YOUR GOAL
Convert the lines of the rows into a numbered list with no blank lines, beginning at the line containing "region: Panama" and continuing through the line containing "latitude: 34.2668".

MATERIAL FOR THIS TASK
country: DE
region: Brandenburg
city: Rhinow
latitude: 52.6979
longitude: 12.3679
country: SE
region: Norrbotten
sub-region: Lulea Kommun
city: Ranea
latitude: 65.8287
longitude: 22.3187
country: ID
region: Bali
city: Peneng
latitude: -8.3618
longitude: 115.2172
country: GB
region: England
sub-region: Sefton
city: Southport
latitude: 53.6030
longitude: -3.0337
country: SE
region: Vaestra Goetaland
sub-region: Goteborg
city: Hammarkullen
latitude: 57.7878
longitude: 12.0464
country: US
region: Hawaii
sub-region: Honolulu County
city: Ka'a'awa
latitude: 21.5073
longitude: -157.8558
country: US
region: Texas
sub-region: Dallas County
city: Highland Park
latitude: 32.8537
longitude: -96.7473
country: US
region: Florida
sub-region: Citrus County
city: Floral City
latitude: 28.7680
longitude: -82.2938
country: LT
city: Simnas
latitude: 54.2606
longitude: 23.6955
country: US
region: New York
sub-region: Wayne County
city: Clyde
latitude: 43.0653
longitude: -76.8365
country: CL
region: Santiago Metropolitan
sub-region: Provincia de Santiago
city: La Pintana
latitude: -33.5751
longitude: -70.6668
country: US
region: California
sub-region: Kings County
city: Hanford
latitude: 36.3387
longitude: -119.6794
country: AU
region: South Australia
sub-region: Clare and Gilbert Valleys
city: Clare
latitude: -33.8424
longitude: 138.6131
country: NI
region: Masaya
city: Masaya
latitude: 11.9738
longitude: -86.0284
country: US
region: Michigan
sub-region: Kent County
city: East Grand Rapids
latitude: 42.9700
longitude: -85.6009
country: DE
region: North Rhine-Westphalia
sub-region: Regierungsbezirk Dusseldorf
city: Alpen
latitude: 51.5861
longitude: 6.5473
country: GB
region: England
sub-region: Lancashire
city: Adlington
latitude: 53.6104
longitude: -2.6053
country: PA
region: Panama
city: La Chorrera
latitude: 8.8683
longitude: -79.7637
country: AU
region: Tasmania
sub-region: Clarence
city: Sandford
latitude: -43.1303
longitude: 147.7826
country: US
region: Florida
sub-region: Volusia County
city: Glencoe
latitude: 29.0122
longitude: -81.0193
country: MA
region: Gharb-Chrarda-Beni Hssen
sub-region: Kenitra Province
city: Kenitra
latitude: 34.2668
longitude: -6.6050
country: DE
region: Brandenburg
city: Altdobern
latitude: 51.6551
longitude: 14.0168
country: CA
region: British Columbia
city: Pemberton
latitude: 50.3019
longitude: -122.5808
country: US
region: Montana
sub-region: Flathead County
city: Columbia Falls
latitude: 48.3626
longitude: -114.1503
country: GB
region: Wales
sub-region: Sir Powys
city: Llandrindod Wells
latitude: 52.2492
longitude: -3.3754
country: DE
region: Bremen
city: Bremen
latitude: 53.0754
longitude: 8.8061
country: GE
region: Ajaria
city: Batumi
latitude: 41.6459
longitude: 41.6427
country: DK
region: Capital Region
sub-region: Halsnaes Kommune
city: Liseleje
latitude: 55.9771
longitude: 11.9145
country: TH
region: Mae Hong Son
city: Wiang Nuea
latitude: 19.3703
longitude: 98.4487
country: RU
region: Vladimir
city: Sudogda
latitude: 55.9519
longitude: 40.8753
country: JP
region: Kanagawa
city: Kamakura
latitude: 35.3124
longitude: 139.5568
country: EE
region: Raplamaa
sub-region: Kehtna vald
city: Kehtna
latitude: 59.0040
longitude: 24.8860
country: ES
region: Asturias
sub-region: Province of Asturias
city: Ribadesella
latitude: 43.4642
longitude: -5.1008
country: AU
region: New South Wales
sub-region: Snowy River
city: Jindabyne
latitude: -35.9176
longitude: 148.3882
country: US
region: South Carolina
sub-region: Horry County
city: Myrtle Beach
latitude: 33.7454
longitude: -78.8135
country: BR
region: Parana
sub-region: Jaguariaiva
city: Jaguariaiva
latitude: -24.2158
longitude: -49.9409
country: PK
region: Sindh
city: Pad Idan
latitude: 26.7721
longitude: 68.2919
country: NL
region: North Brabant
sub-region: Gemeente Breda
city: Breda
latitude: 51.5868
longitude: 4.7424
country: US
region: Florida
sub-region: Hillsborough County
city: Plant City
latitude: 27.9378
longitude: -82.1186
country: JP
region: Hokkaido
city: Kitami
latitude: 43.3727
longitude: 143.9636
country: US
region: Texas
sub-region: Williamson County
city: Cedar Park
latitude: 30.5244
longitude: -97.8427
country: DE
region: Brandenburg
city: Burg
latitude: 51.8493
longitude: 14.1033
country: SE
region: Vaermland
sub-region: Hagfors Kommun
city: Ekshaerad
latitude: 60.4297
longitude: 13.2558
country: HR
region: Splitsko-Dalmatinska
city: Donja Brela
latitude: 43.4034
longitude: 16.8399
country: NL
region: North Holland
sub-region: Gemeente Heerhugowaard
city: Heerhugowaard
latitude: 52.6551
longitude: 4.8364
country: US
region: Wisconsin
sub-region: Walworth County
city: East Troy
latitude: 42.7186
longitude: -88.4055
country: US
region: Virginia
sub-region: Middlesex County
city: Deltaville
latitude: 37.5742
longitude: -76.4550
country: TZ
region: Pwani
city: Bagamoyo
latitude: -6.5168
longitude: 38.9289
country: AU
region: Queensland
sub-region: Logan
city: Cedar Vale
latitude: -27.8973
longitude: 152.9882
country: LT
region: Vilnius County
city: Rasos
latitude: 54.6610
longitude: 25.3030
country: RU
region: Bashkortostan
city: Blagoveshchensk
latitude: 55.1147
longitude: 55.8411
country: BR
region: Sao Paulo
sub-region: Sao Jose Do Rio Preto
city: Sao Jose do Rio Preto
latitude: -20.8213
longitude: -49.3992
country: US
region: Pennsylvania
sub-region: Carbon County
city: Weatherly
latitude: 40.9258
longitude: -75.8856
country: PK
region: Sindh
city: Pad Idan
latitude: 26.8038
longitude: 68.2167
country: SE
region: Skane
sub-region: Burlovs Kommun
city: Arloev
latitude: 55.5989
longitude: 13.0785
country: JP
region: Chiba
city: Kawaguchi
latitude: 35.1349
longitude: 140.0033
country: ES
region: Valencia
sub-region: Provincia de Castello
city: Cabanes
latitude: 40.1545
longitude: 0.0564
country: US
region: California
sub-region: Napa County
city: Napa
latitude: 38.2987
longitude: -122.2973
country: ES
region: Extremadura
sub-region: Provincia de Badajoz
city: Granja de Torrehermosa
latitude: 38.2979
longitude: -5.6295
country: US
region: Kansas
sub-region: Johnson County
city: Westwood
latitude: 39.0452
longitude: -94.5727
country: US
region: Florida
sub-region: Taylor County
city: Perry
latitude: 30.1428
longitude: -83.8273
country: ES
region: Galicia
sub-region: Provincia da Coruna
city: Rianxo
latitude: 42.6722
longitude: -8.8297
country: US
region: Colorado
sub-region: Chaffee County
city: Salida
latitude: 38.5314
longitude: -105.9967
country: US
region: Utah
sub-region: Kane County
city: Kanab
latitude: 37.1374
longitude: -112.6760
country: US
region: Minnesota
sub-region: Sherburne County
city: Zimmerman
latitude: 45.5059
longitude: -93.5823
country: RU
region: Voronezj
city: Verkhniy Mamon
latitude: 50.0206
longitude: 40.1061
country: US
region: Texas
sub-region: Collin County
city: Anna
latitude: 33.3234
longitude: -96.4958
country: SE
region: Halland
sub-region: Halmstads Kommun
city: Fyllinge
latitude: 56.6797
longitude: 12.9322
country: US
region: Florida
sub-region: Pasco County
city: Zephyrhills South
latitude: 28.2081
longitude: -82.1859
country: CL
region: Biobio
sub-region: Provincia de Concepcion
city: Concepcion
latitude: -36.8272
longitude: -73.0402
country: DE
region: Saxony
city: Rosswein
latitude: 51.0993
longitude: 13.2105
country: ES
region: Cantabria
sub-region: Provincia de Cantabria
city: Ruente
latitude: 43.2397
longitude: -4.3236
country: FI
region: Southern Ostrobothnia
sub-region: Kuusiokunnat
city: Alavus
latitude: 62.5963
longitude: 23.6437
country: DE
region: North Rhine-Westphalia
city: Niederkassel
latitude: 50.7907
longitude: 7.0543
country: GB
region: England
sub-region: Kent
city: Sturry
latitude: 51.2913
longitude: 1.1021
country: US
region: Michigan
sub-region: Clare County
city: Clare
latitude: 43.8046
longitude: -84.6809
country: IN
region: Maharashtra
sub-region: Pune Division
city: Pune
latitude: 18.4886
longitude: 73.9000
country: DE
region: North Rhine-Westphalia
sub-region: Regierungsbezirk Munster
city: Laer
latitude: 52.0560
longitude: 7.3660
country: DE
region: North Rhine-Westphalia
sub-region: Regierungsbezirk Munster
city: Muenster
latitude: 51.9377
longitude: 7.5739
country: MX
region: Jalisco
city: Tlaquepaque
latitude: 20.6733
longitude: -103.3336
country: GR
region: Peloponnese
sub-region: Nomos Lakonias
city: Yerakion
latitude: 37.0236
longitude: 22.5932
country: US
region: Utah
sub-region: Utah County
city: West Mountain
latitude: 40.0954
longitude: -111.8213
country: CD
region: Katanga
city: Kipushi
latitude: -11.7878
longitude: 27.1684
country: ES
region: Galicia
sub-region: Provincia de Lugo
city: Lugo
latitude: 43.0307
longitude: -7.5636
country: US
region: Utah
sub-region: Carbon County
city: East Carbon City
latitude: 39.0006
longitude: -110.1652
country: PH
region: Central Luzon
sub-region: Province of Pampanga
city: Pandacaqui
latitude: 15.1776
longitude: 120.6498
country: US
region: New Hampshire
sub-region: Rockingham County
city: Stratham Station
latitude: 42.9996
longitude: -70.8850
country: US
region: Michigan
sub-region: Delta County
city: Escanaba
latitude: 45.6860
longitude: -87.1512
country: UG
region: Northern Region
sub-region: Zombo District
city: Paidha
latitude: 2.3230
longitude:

COMPLETE ANSWER
1. region: Panama
2. city: La Chorrera
3. latitude: 8.8683
4. longitude: -79.7637
5. country: AU
6. region: Tasmania
7. sub-region: Clarence
8. city: Sandford
9. latitude: -43.1303
10. longitude: 147.7826
11. country: US
12. region: Florida
13. sub-region: Volusia County
14. city: Glencoe
15. latitude: 29.0122
16. longitude: -81.0193
17. country: MA
18. region: Gharb-Chrarda-Beni Hssen
19. sub-region: Kenitra Province
20. city: Kenitra
21. latitude: 34.2668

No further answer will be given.